November 06, 2018
With today’s many options for abstraction platforms, including VMs, containers and serverless computing (and the dizzying array of buzzwords ending with “as a Service”), it’s not always obvious what is the best way to go when it comes to building and deploying your own application. To that end, let’s get straight to the heart of the advantages and disadvantages.
Containers let you package your application together with all of its dependencies and run it anywhere, regardless of vendor. With containers, you have complete control over your application’s resources, configuration and security. You can migrate any application to container architecture, and this is especially convenient when it comes to legacy applications and “unfashionable” programming languages.
With containers you’re still responsible for all the administration needed to maintain the container’s runtime environment, such as upgrades, ensuring compatibility among packages, and security patches. You also spend time creating and testing deployment packages, and scaling still takes work and careful planning. Finally, you pay for your platform resources continuously, regardless of the time they’re actually used.
In serverless computing (FaaS), you break down your application into small functions. These are activated when specific events trigger them. All you need to deploy is the set of your functions – all other infrastructure is provided by the serverless vendor. The resources devoted to running your functions scale up or down transparently, according to usage at any given time. And you only pay for the runtime you consume – definitely one of the most attractive qualities of serverless.
But because your functions are launched on-demand, their startup time may translate to unsatisfactory response latency. Serverless functions are often restricted in terms of size, memory use and runtime. They’re well-suited to stateless workflows, but it’s harder to implement stateful functionality. And due to their “black box” nature, they’re hard to monitor, debug, and analyze for performance.
When it comes to selecting an abstraction architecture, you’ll need to consider the specific nature of your application. CIMI Corporation President Tom Nolle says to keep in mind that while “developers approach serverless vs. containers as a question of what is best for the application…they also must weigh the deployment concerns for each.”
With containers, you have the flexibility regarding how, when, and on what infrastructure your application runs. However, you will need to pay the operational price in terms of time needed to maintain and deploy containers. Your DevOp’s team will be responsible for implementing security measures and planning for future scaling requirements. On the other hand, your team will have access to a vast ecosystem of debugging and monitoring tools to help do this.
Below are some situations where you may prefer to use containers:
If you need a specific 3rd-party package to run on the server side - for example, MySQL. Serverless platforms such as AWS Lambda don’t enable this.

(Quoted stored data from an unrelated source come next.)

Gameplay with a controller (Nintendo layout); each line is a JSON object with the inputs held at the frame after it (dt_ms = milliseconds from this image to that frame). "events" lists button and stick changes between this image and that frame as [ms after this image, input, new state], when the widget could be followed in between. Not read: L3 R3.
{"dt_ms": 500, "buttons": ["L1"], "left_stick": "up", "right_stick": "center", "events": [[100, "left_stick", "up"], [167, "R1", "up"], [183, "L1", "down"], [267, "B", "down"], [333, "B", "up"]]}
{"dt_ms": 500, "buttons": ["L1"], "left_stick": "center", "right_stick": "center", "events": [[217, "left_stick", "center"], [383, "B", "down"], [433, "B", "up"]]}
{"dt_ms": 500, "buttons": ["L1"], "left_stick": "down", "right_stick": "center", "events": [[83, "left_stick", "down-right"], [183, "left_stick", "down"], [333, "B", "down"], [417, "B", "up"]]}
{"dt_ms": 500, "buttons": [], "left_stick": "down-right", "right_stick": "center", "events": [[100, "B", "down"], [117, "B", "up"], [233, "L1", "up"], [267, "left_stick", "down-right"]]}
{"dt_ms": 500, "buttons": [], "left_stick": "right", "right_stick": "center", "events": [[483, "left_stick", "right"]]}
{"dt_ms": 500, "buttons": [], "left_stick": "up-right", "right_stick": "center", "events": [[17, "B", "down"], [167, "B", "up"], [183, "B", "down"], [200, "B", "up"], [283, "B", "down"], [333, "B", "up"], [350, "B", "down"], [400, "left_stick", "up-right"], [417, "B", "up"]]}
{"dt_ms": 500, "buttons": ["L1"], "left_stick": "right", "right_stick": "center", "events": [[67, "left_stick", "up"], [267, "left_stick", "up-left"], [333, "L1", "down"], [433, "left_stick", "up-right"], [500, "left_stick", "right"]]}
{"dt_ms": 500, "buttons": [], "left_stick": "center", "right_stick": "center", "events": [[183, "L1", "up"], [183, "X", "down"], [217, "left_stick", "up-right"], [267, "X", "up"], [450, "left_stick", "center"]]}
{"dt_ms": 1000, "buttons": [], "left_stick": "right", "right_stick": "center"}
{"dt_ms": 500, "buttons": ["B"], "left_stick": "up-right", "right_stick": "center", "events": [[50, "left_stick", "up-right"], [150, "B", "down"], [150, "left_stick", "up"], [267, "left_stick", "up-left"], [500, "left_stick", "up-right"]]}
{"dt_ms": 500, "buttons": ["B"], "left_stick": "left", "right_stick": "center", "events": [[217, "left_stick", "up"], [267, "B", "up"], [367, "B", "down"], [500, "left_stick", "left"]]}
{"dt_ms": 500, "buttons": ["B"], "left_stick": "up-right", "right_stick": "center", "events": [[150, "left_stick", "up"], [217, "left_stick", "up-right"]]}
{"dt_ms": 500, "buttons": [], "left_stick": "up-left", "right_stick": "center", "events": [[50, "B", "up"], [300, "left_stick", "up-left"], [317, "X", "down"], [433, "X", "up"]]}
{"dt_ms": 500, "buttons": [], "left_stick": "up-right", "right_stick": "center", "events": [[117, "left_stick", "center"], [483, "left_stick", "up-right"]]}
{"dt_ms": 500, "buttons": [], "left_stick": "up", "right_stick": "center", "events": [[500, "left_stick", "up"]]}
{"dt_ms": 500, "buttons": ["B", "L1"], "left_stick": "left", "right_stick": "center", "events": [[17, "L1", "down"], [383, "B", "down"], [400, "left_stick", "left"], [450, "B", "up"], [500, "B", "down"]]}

If you need to run older or more esoteric programming languages, such as PHP, Lua, Elixir or C. Running these languages in serverless environments can be inconvenient or unsupported.
If you have a large or complex application that can’t be broken down efficiently to the bite-sized components that serverless architecture requires.
Conversely, you may prefer to go serverless if your application can easily be implemented as a set of small, event-driven, stateless functions. This will allow your DevOps team to focus solely on added functionality and business value, without having to devote time to deployment, maintenance and scaling considerations – also shortening your time-to-market. The flipside of this is that your architecture may be constrained by specific vendor attributes, effectively locking you in to that vendor’s platform. In addition, you have to trust the vendor to be as rigorous as you would be when it comes to security, which unfortunately is not always the case.
Below are some cases where you may prefer to choose serverless:
Data stream analysis and processing applications, which are ideal for periodically processing new chunks of data using short, stateless functions.
Applications with spiky or unpredictable traffic can see a significant reduction in cost if built using serverless.
Applications using event-based architectures and application that use several cloud services are ideal cases.
Though serverless computing is the newer technology, it’s not necessarily better than containers, and doesn’t constitute a replacement. We know that two architectures may have different characteristics, and the choice between them really depends on your goals and the nature of your application.
A June 2018 Cloud Foundry survey found that 39% of IT decision makers use all three technologies: PaaS, containers and serverless computing. So if making the decision still feels rather muddy, you may very well end up choosing to have both serverless and containers in your enterprise portfolio, joining enterprises who are going with a multi-platform route for the shorter or longer term.